Ontario's aging wave makes that gap harder to close. The organizations that can allocate home care capacity faster and more efficiently will not just improve workloads and reliability. They will also help unclog the broader health system.
References
- Office of the Auditor General of Ontario (2023): Emergency Departments – Audit at a Glance (203 temporary ED closures; hallway patients and long waits). (auditor.on.ca)
- Office of the Auditor General of Ontario (2023): Hospitals in Northern Ontario: Delivery of Timely and Patient-Centred Care (ALC dynamics; home care wait times for ALC patients). (auditor.on.ca)

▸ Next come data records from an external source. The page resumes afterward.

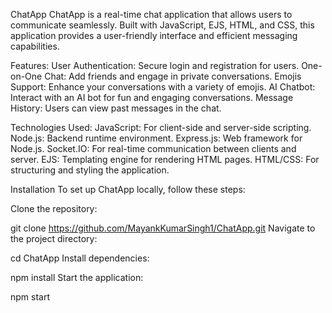 ChatApp
ChatApp is a real-time chat application that allows users to communicate seamlessly. Built with JavaScript, EJS, HTML, and CSS, this application provides a user-friendly interface and efficient messaging capabilities.

Features:
  User Authentication: Secure login and registration for users.
  One-on-One Chat: Add friends and engage in private conversations.
  Emojis Support: Enhance your conversations with a variety of emojis.
  AI Chatbot: Interact with an AI bot for fun and engaging conversations.
  Message History: Users can view past messages in the chat.
  
Technologies Used:
  JavaScript: For client-side and server-side scripting.
  Node.js: Backend runtime environment.
  Express.js: Web framework for Node.js.
  Socket.IO: For real-time communication between clients and server.
  EJS: Templating engine for rendering HTML pages.
  HTML/CSS: For structuring and styling the application.


Installation
  To set up ChatApp locally, follow these steps:
  
  Clone the repository:
  
  git clone https://github.com/MayankKumarSingh1/ChatApp.git
  Navigate to the project directory:
  
  cd ChatApp
  Install dependencies:
  
  npm install
  Start the application:
  
  npm start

- Ontario Hospital Association (Aug 2024): Ontario Hospitals – Leaders in Efficiency (ALC as capacity pressure; record high ALC volumes; ED ripple effects).
- Financial Accountability Office of Ontario: Ontario Health Sector Spending Plan Review – Presentation (home care hours per Ontarian 65+ roughly same in 2024–25 as 2019–20). (Ontario Financial Accountability Office)
- Health Quality Ontario (Quorum): Alternate level of care (ALC) throughput ratio (definition and impacts of ALC). (quorum.hqontario.ca)
- Home Care Ontario (Jan 2024): Ontario Needs More Home Care – Pre-Budget Recommendations (home care relieves hospital pressure; digital modernization recommendation).